* [What the task requires]:
Using the records below, filter for lines that contain the string "gourmand" and copy them out.

* [Records provided]:
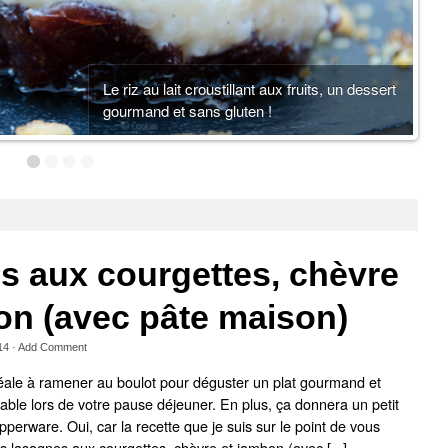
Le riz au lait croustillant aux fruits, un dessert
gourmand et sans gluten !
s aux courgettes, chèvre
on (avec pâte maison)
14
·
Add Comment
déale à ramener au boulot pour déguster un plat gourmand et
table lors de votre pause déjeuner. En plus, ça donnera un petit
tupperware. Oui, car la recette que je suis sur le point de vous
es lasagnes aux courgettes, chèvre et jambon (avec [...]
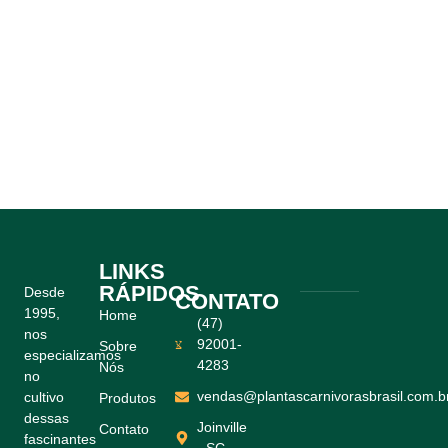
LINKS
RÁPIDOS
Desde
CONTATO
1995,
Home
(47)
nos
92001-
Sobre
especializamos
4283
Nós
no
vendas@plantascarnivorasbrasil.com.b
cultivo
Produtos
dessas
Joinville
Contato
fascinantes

* [Solution to the problem]:
gourmand et sans gluten !
déale à ramener au boulot pour déguster un plat gourmand et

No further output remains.